→ Given text

■ ■ ■ ■ ■ ■ ■

What is the annual volume of patrolling? Does user activity follow a power law?

Read log entries from a replica database.

import pymysql  # We will use pymysql to connect to the database
import os

host = os.environ['MYSQL_HOST']
user = os.environ['MYSQL_USERNAME']
password = os.environ['MYSQL_PASSWORD']

conn = pymysql.connect(
    host=host,
    user=user,
    password=password
)

with conn.cursor(pymysql.cursors.DictCursor) as cur:
    cur.execute('use frwiki_p')
    cur.execute("""
        SELECT *
        FROM logging
        WHERE log_timestamp BETWEEN '20170620000000' AND '20180620000000'
        -- WHERE log_timestamp BETWEEN '20180618000000' AND '20180620000000'
    """)

result = cur.fetchall()
# TODO: store to a file; try read before querying.

Extract a list of authors for the log entries.

authors = [row["log_user_text"].decode("utf-8", "replace") for row in result if row["log_user_text"] is not None]

Graph the number of patrolling logs for each contributor during the time window, on a log scale so that the power law is evident.

■ ■ ■ ■ ■ ■ ■

→ List of tasks
1. Decide whether each statement agrees with the patrolling-log text, answering yes or no and quoting the words of the text that settle it: (a) the query reads from the frwiki_p database; (b) the active query covers log entries from June 2018 to June 2019; (c) the query results are already saved to a file.
2. Resume the patrolling-log text, picking up right after its final sentence.

→ Items
■ ■ ■ ■ ■ ■ ■

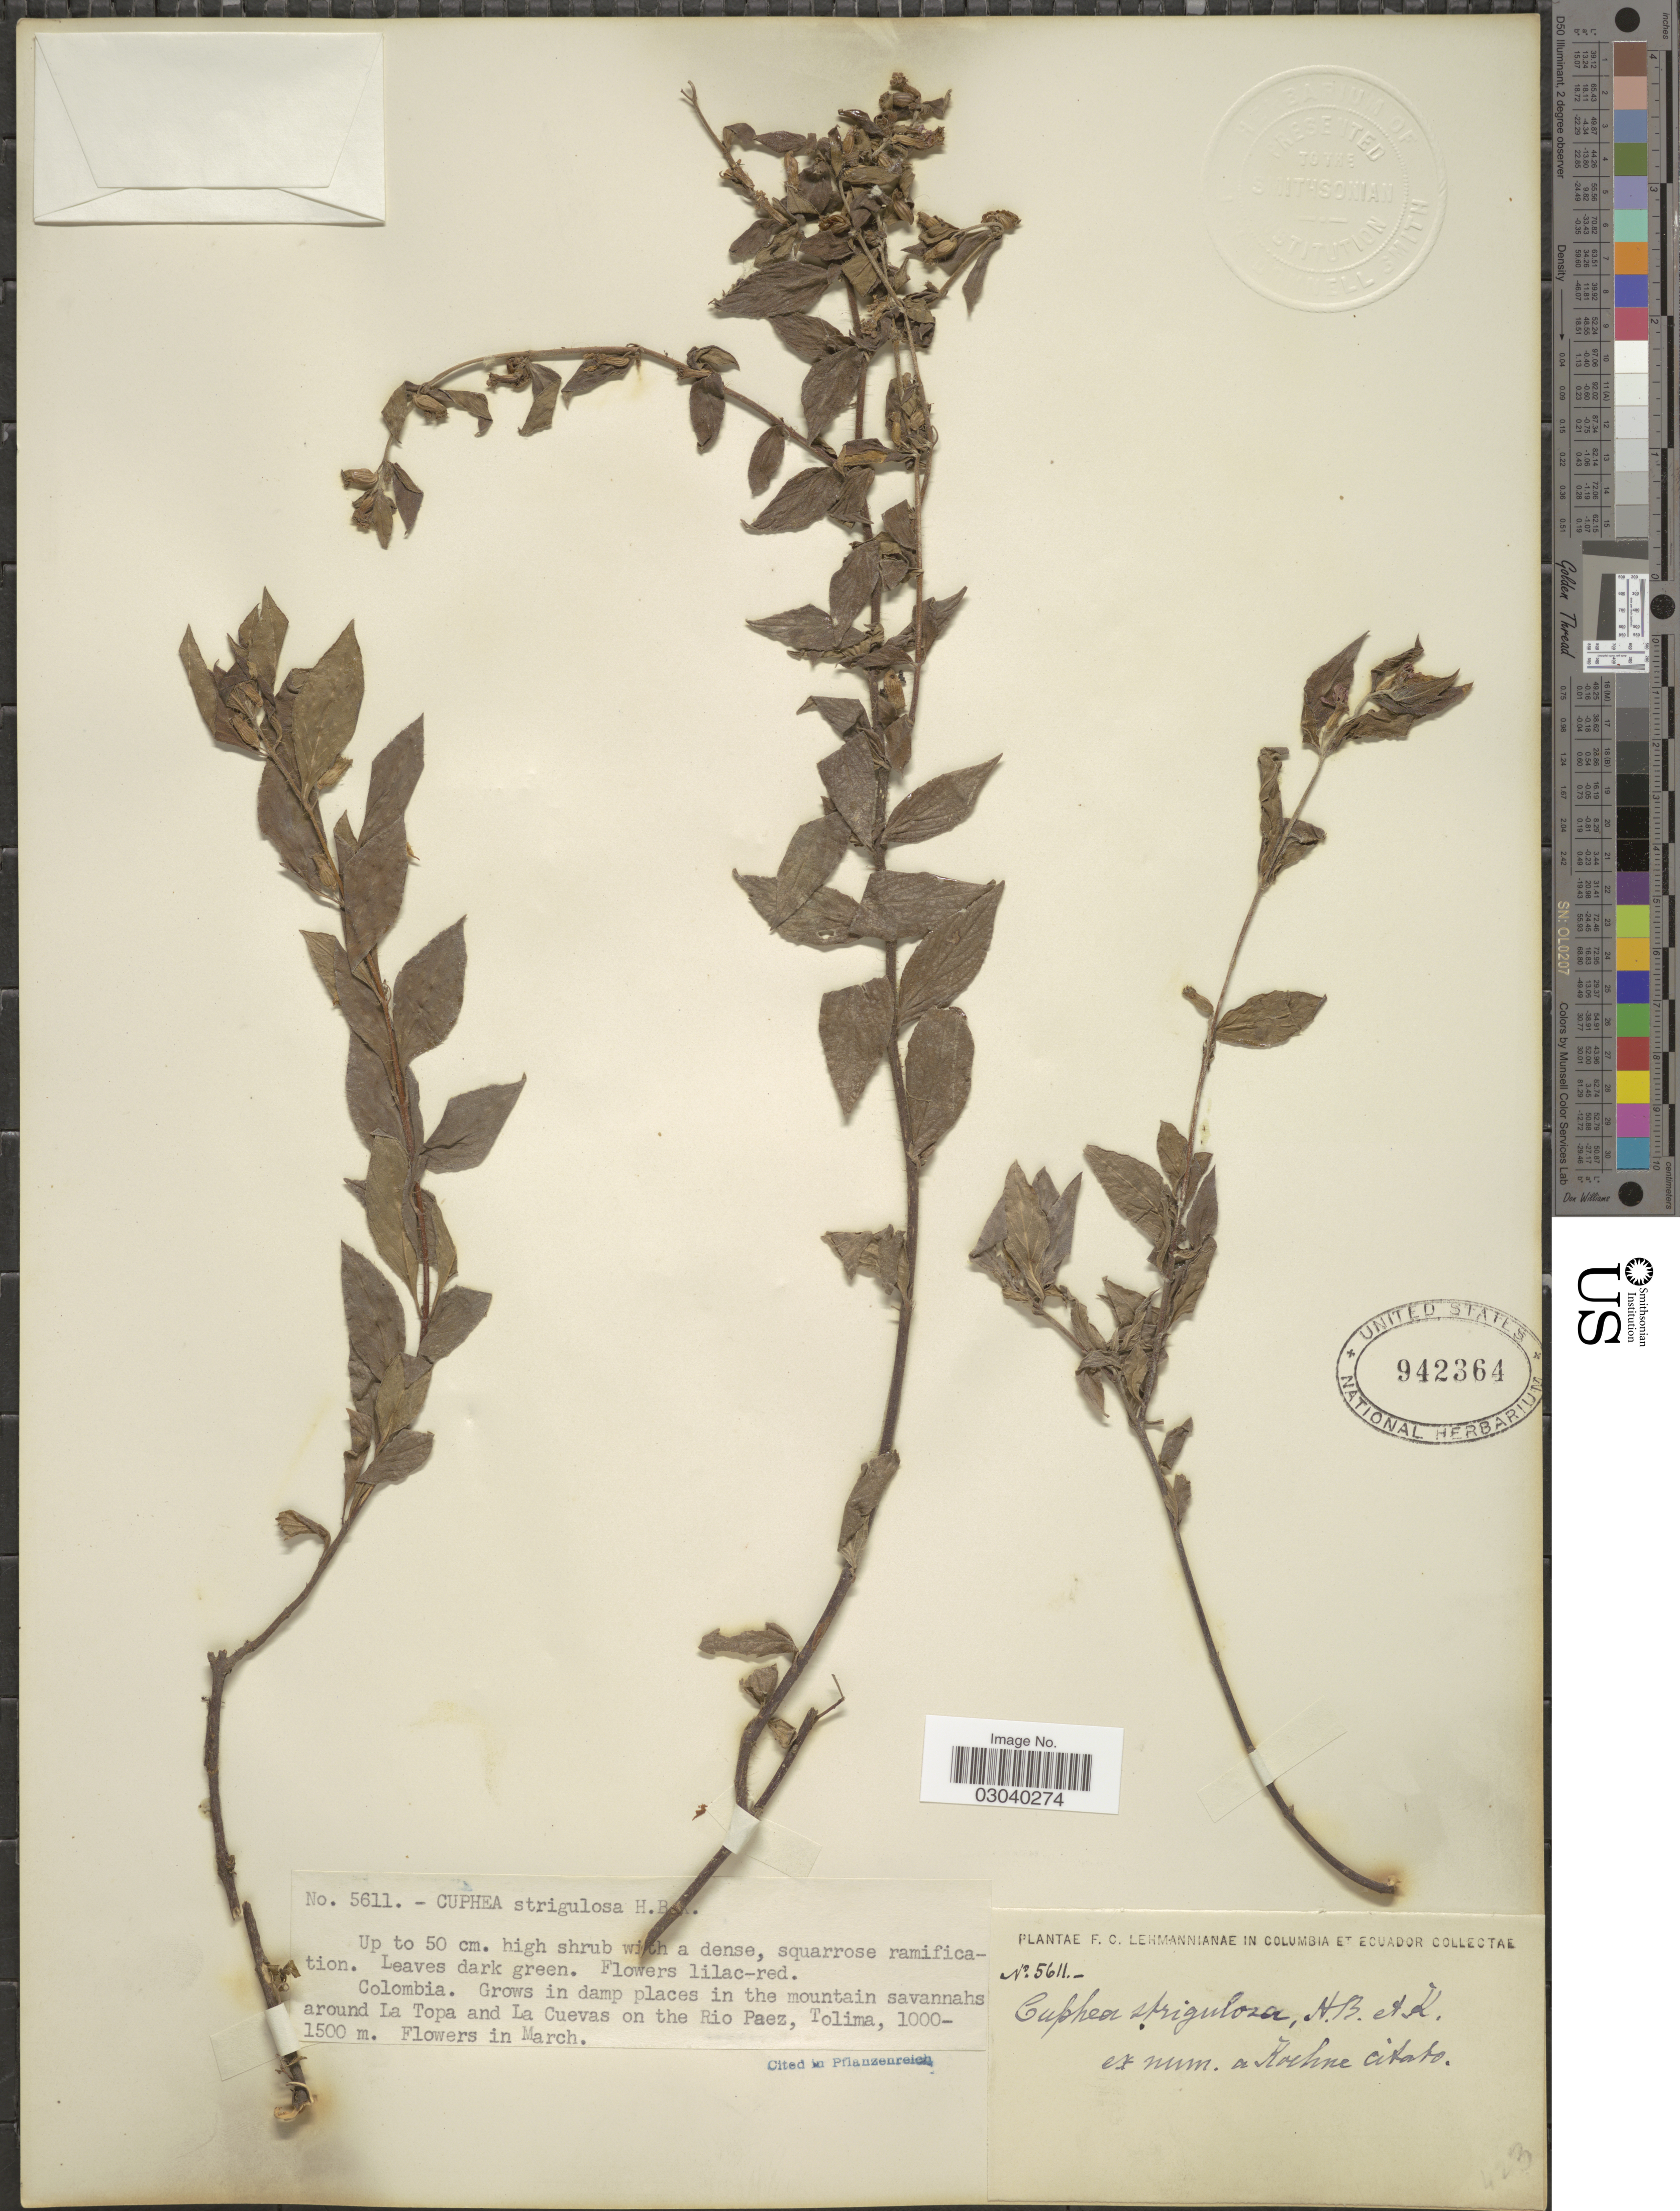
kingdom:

■ ■ ■ ■ ■ ■ ■

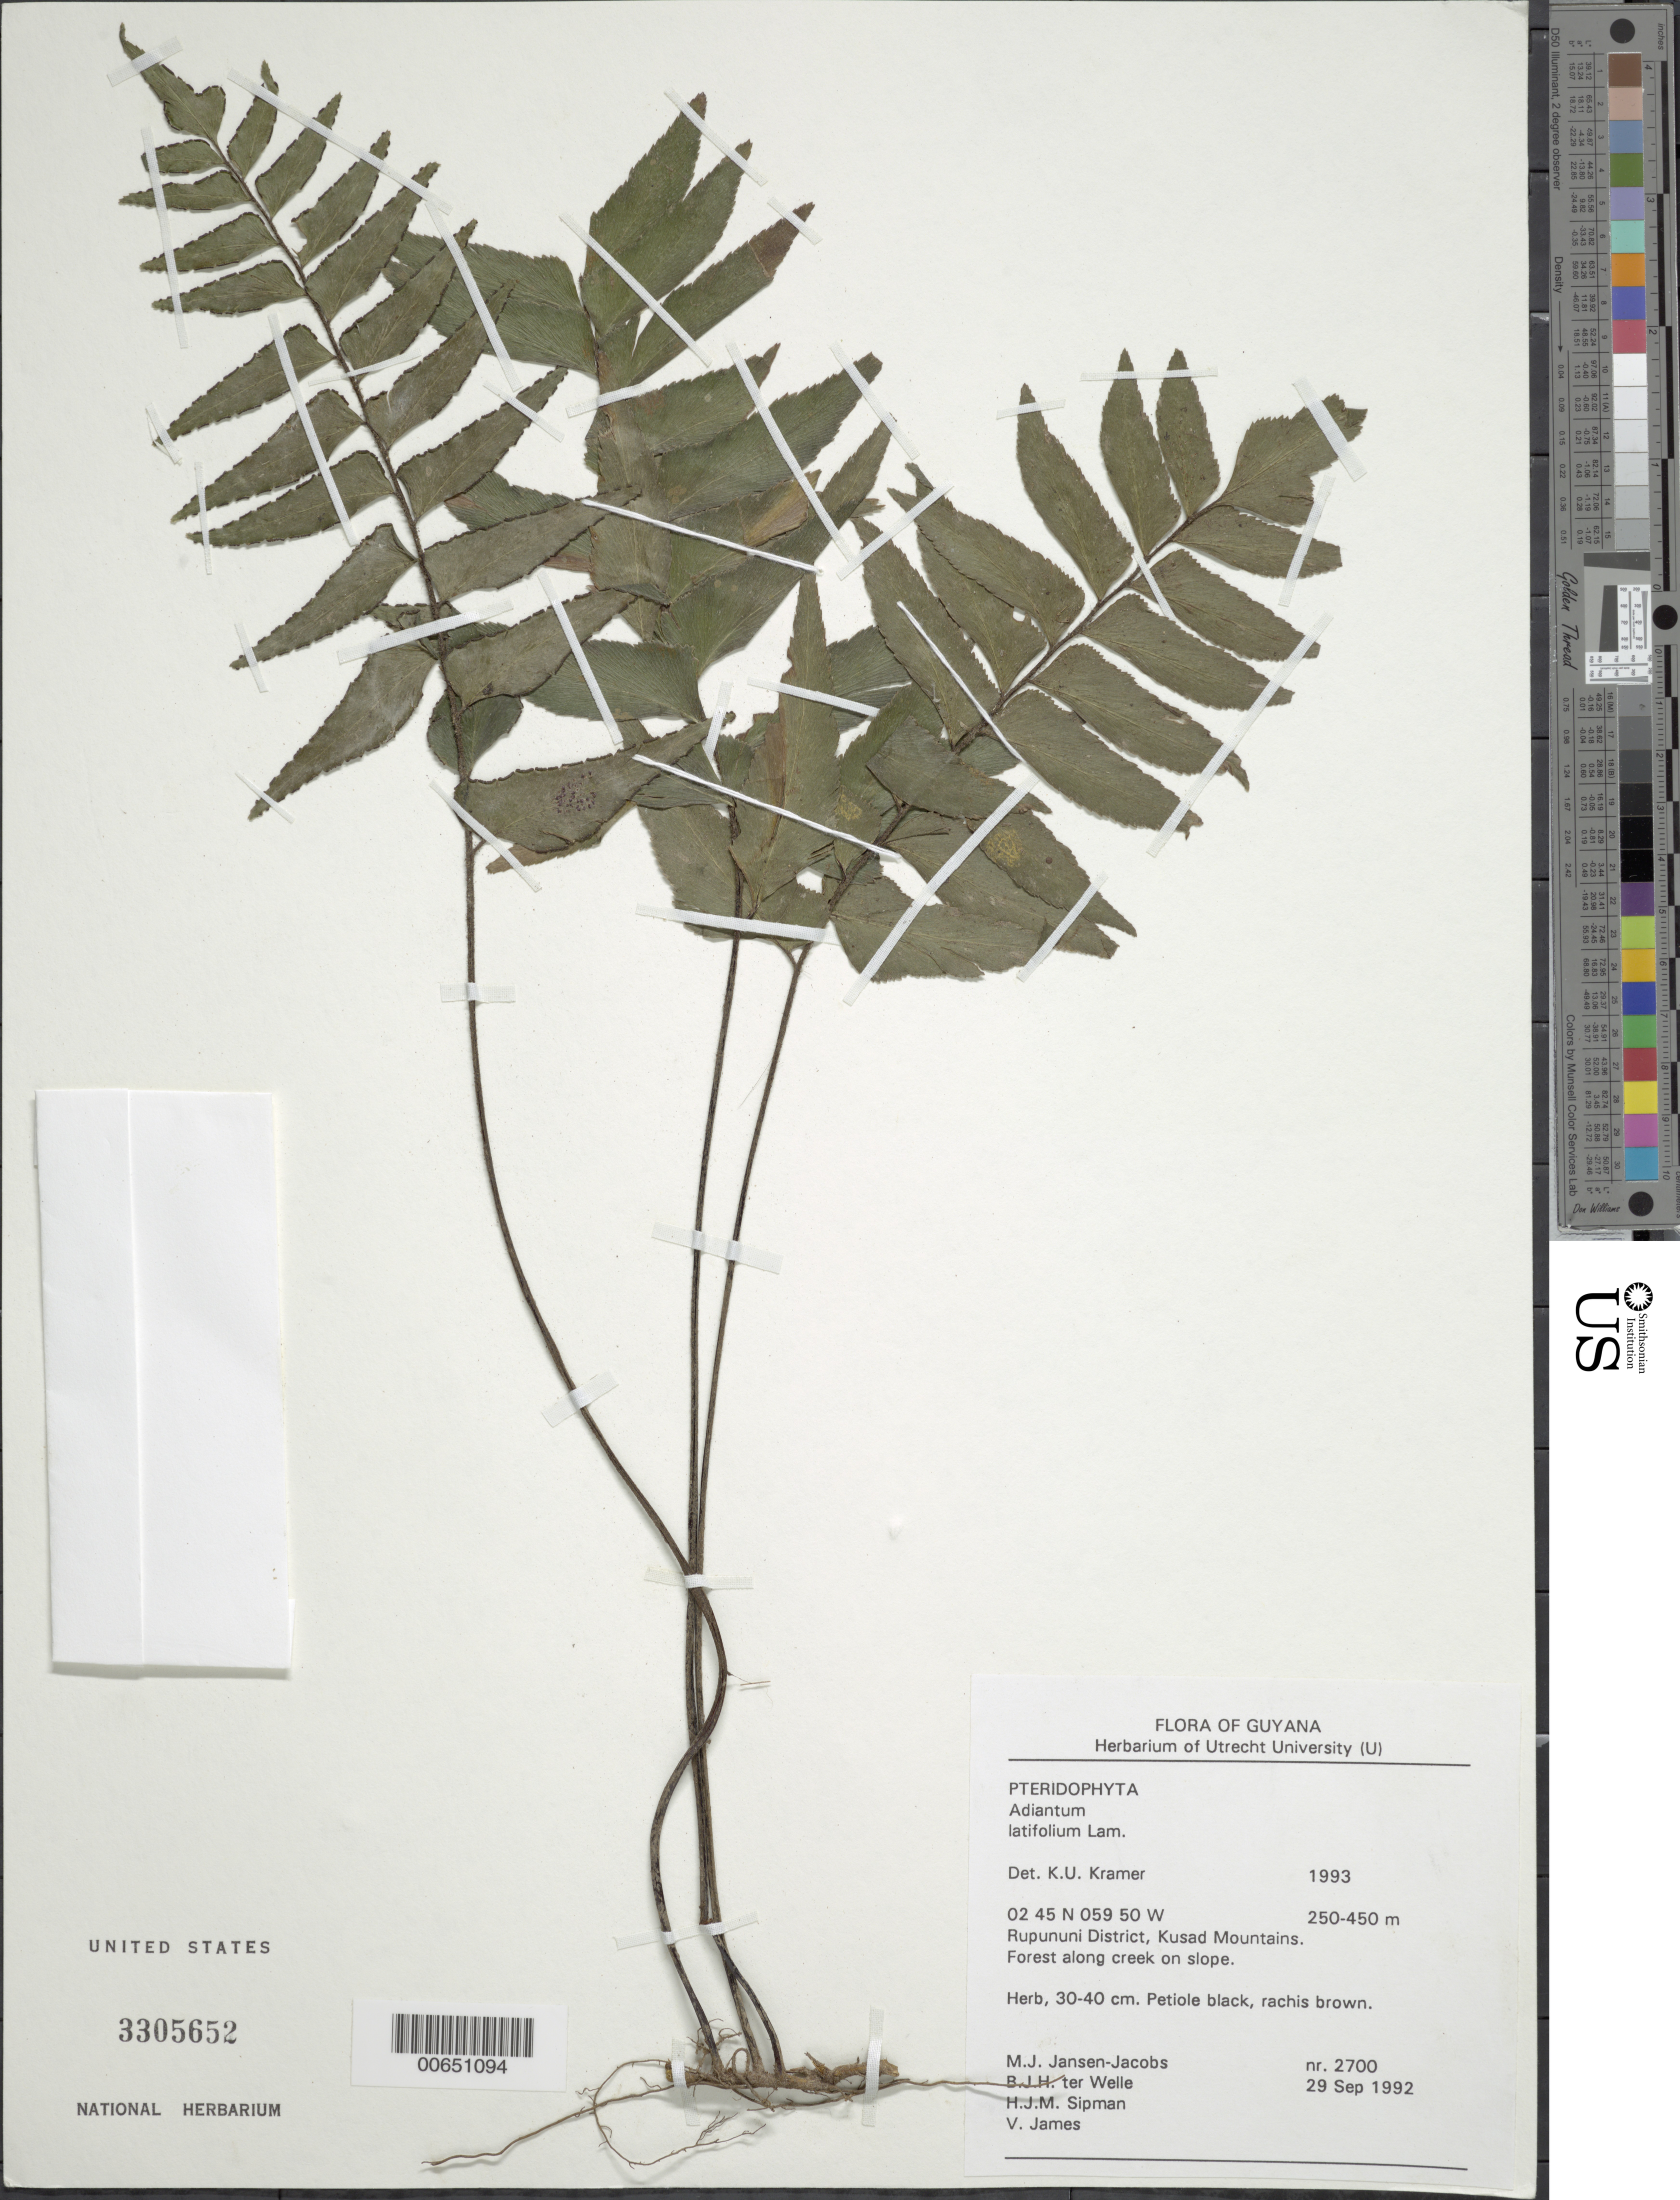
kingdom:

■ ■ ■ ■ ■ ■ ■

→ Answers for the exercise
1.
(a) Yes: "cur.execute('use frwiki_p')"
(b) No: "WHERE log_timestamp BETWEEN '20170620000000' AND '20180620000000'"
(c) No: "# TODO: store to a file; try read before querying."

2.
%matplotlib inline
from collections import Counter
from matplotlib import pyplot as plt
import numpy as np

counts = Counter(authors).most_common(1000)

print(np.array(counts))

# So that pyplot is descending order.
counts.reverse()

pos = np.arange(len(counts))
plt.barh(
    pos,
    [c[1] for c in counts],
    tick_label=[c[0] for c in counts],
    log=True
)
plt.show()
[['HarrietaCat' '81355']
 ['OrlodrimBot' '63191']
 ['Lomita' '48980']
 ...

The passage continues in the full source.